Boomers Are Being Led Like Lambs To The Slaughter

“Not a bad view. That’s the mayor’s house right beneath us.”

We were on the 16th floor of a new apartment building, looking out over the East River.

With us was President Reagan’s former budget advisor and Wall Street veteran David Stockman — a man who has been closer to the Bubble Epoch than almost anyone.

The Dow rose 183 points yesterday — or just over 1% — after starting the day in the red.

“I was there at the creation,” said David.

“After leaving government, I went to Salomon Brothers in the late 1980s. We were just starting to put together packages of mortgage-backed debt.”

Bubble finance has taken many shapes and sizes.

Mortgage-backed derivatives. Private equity. Junk bonds. Student debt. Subprime auto loans. Stock buybacks. This debt was a curse to most Americans. But it blessed Manhattan.

The weekend’s Financial Times included real estate listings from New York City.

There was a penthouse apartment for sale on the Upper East Side for $60 million. Luxury digs on the West Side were going for $30 million… another for $16 million.

You don’t make that kind of money parking cars… or making them. So, if you want to buy one of these places, you almost have to work in finance.

Most people have no idea how the financial world works. They think investments go up or down and you make money depending on your luck or your skill — just like any other game.

They don’t know the game is rigged.

Central banks make credit available to the big banks at preferential rates. The banks then earn a fat “spread” by making loans to government, industry, and households.

They make money lending… and then, they make money again by packaging and selling the debt to investors, pension funds, and insurance companies.

Everything is fine until the credit cycle turns down. Then marginal debtors can’t pay and marginal (subprime or junk) debt loses value.

Stocks and real estate go down, too. Everybody loses money. And everyone wants the Fed to “do something.”

What can it do?

Make credit even cheaper!

Here’s David:

Bubble finance began under Greenspan in the late 1980s. Since then, it’s blown up three times. But each time, the central bankers were able to put it back together. And the bubble got even bigger.

_Data_.
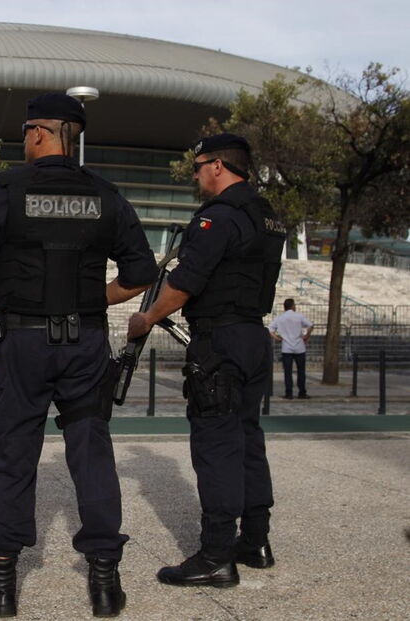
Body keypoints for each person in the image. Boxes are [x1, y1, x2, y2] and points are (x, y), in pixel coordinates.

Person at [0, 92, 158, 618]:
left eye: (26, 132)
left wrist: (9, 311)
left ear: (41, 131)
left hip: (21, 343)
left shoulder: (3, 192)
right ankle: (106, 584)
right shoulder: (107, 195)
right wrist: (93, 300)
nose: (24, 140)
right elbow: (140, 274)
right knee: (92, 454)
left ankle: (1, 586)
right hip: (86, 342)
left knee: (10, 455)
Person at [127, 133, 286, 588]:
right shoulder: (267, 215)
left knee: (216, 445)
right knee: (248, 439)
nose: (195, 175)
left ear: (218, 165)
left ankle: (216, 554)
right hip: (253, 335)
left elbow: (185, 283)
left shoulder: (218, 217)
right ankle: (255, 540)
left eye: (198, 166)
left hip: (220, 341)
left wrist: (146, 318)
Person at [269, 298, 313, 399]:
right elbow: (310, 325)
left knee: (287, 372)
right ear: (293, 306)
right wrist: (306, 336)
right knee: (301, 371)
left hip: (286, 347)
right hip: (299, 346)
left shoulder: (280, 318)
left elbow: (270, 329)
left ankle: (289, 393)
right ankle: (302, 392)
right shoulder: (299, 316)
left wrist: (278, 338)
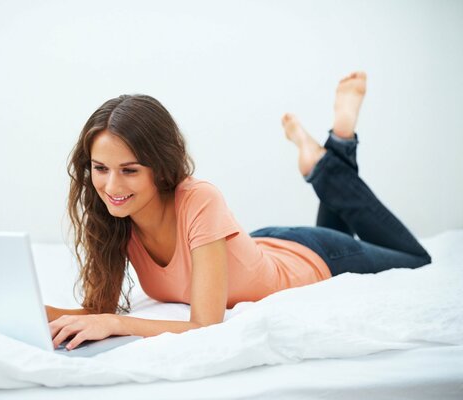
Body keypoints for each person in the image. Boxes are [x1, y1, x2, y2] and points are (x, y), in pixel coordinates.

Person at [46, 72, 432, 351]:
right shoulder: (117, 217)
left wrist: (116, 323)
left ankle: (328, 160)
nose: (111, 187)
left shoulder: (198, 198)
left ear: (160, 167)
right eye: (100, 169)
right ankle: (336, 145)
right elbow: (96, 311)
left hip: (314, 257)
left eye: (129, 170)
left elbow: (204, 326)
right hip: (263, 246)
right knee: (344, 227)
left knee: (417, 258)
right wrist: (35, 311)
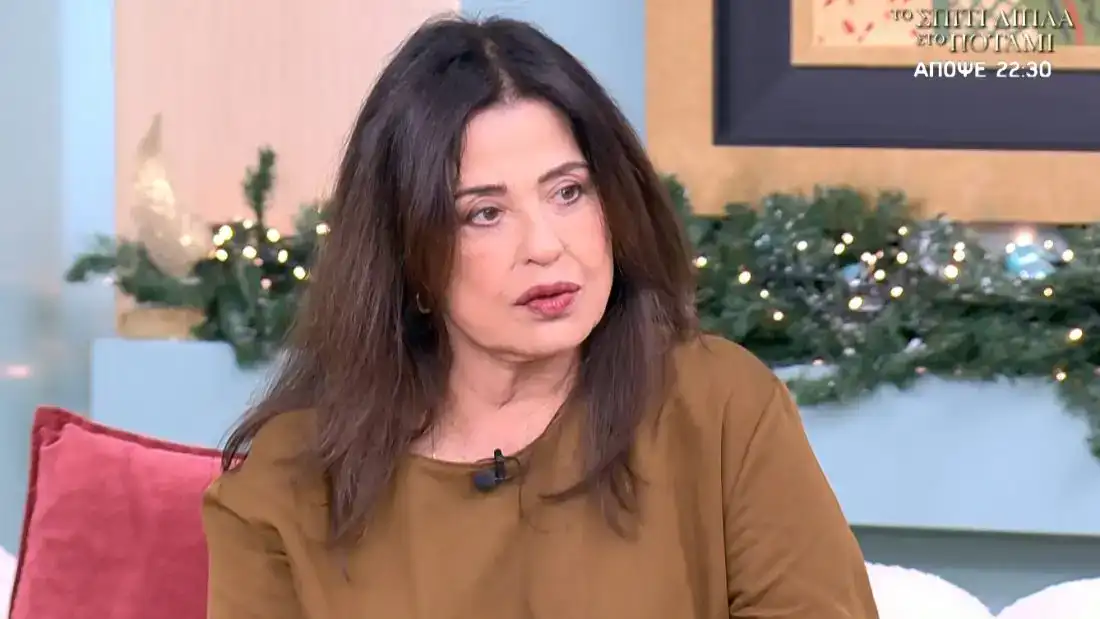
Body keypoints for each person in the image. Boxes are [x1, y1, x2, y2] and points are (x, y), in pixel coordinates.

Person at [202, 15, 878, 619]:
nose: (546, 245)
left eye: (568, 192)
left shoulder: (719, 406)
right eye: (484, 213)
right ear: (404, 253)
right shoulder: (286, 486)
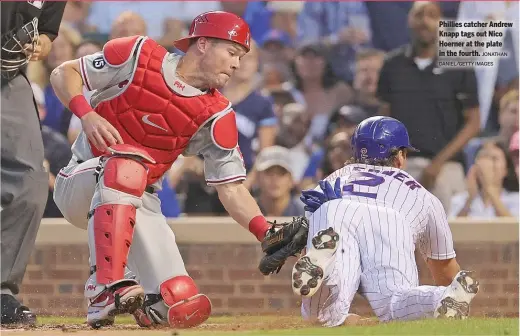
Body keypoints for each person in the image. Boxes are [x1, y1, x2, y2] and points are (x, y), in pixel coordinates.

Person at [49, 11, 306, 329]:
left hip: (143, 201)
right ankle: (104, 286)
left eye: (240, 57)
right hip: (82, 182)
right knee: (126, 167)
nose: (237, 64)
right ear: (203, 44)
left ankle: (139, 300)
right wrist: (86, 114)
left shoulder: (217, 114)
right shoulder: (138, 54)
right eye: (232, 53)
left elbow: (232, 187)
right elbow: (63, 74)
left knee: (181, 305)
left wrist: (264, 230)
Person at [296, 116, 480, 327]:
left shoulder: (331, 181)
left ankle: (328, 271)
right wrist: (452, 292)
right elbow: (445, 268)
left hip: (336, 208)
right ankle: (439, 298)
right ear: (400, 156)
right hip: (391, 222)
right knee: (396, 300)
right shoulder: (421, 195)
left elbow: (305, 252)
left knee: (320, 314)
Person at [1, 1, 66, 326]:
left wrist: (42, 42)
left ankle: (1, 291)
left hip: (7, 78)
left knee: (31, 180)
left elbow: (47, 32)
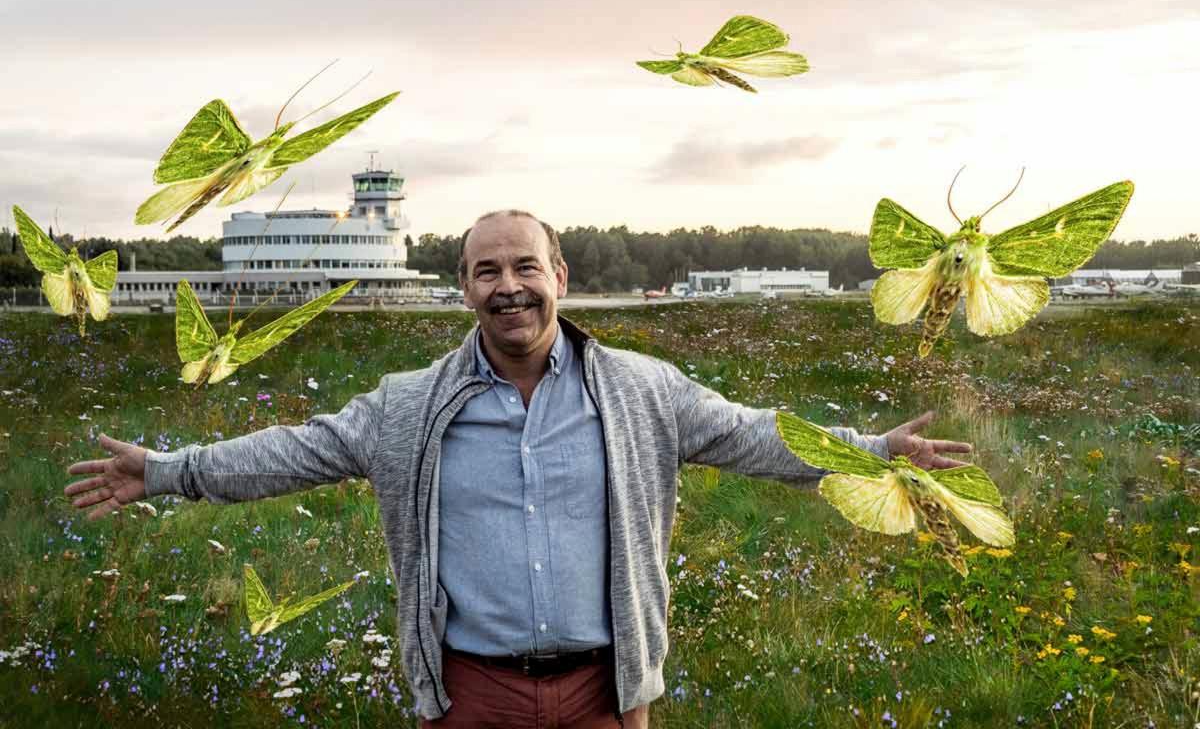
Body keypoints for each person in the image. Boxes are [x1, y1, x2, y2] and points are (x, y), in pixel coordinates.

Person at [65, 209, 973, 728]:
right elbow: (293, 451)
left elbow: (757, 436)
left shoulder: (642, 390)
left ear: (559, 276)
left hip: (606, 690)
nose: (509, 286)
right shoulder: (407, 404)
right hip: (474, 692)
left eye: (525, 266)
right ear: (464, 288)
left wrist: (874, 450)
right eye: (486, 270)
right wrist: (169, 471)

==

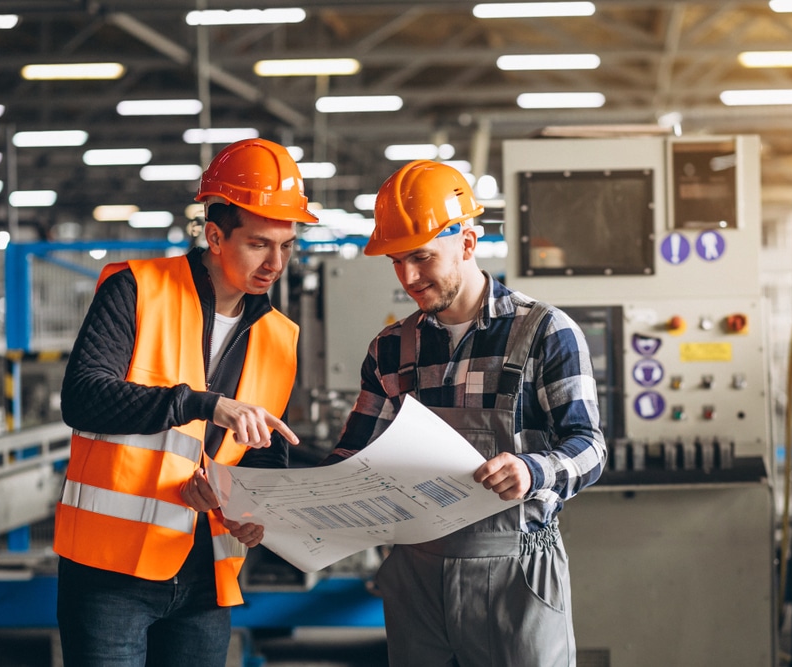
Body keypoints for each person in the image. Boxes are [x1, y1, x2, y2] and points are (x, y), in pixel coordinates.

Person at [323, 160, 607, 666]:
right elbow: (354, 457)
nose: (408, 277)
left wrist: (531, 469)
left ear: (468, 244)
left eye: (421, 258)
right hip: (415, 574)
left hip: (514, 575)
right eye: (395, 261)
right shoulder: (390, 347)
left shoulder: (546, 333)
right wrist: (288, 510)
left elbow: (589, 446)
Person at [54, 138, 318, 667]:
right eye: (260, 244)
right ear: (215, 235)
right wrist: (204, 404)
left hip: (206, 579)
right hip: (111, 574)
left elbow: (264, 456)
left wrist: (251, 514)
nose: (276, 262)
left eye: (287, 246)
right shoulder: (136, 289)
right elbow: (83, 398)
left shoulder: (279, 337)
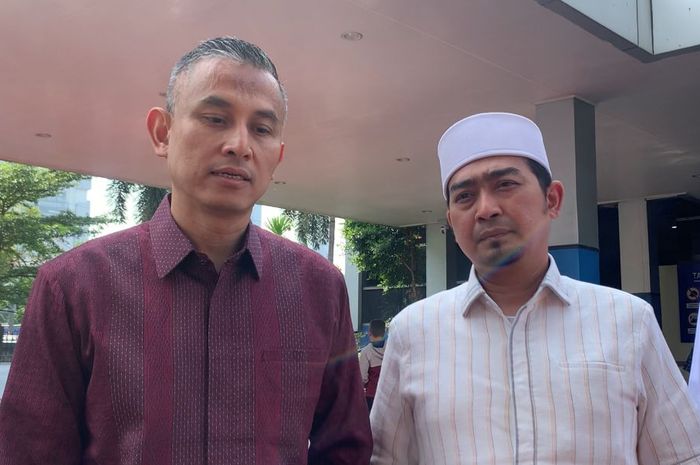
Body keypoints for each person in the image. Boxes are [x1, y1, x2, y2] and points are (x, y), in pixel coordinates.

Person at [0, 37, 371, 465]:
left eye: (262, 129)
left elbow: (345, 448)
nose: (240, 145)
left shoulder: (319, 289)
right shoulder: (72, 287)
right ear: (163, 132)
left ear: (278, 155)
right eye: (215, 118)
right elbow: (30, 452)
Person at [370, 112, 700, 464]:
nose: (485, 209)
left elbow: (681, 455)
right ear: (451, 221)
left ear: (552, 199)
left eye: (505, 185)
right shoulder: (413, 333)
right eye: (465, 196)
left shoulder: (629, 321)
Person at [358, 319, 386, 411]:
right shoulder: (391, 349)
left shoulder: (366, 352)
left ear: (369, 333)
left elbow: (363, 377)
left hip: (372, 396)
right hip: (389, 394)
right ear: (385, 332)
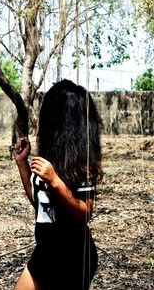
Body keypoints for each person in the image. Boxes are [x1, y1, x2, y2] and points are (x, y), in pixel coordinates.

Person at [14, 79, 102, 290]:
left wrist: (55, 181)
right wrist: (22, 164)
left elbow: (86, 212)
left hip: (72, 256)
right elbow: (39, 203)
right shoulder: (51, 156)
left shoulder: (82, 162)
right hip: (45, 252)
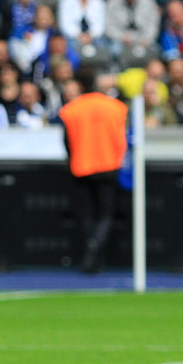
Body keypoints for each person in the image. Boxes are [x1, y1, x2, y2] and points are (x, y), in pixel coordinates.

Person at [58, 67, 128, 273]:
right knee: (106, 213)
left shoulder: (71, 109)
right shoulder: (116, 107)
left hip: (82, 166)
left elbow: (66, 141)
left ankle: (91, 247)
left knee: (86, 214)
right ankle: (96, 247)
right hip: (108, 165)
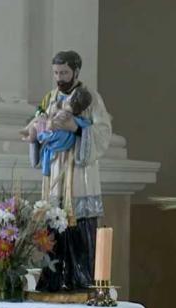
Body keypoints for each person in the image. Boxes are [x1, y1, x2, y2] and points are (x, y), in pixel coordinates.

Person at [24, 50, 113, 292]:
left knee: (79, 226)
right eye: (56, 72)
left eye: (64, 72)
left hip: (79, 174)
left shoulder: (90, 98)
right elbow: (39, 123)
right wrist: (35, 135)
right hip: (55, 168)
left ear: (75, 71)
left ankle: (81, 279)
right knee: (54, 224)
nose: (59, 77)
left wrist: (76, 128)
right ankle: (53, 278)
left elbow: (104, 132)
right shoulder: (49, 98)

...

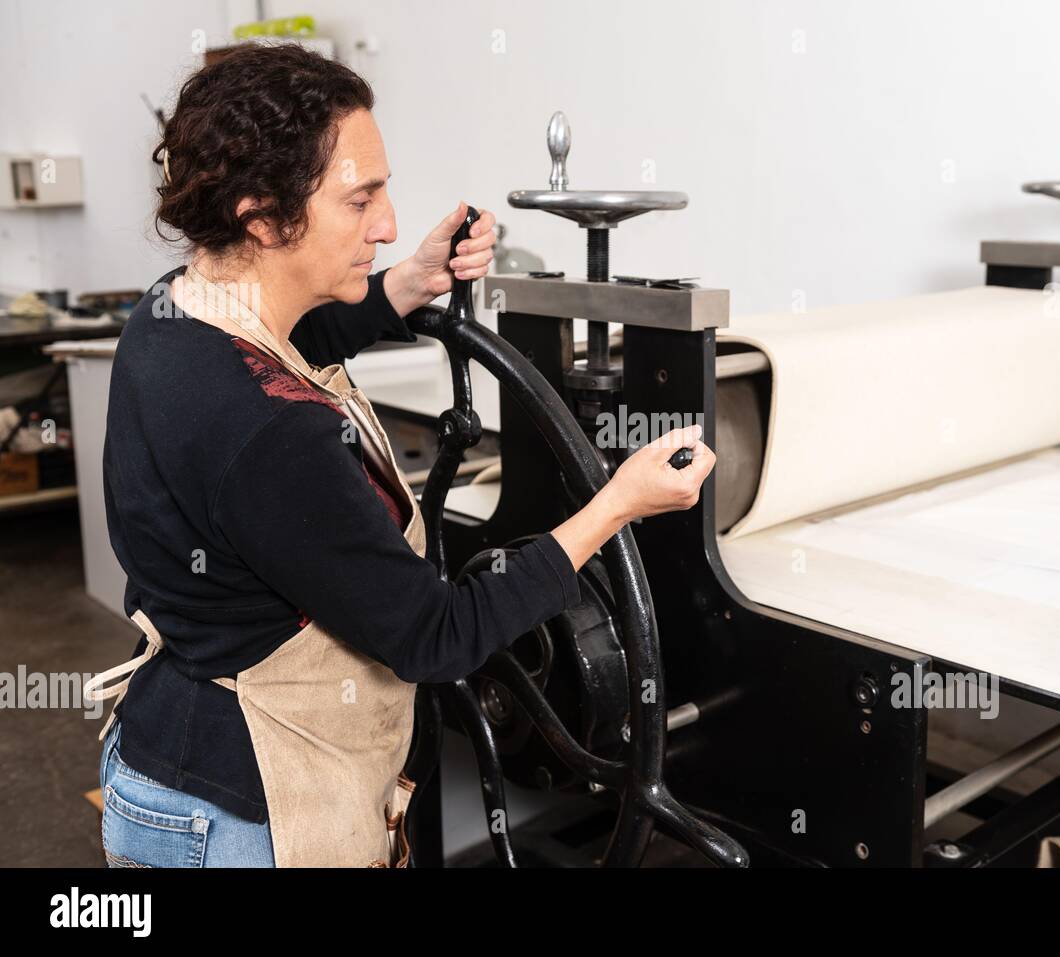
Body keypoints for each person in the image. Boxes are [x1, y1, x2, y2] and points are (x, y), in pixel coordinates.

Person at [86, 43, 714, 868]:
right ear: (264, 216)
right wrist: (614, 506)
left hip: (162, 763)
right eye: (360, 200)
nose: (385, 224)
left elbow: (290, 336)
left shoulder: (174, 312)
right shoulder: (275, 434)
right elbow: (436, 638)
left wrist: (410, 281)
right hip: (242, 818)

_Brief 1_.
In the piece on bubble finance, where did David Stockman go after leaving government?
_Brief 2_.
Carry on the piece about bubble finance and David Stockman from its final line.

_Expected answer 1_.
He went to Salomon Brothers in the late 1980s.

_Expected answer 2_.
But now they’ve used up all their powder. Interest rates are already at zero. And the Japanese, the Europeans, the Swedes, and the Swiss are all operating with NIRP — negative interest rate policy.

It is really a War on Savers.

They’re depriving savers of any return on their money. The typical return on savings is 0.2%. So, if you have saved up $250,000 over a lifetime of thrift, you can earn enough to buy one cappuccino a day.

I don’t think they can get away with this much longer. And I don’t think they can drop rates below zero. The Fed has lost credibility. Cutting rates below zero shows everybody that they don’t know what they’re doing.

And the poor retail investor is being led like a lamb to the slaughter… again. Baby Boomers are retiring at the rate of 10,000 a day. I don’t know what they’re going to do if another crash wipes them out.

Stockman was present at the creation of the whole Bubble Epoch. In 1981, President Reagan appointed him to be his first budget director. Four years later, he quit in disgust.

“Funny, isn’t it? I was alarmed by a national debt of $900 billion. Yesterday, it went over $19 trillion. And nobody cared.”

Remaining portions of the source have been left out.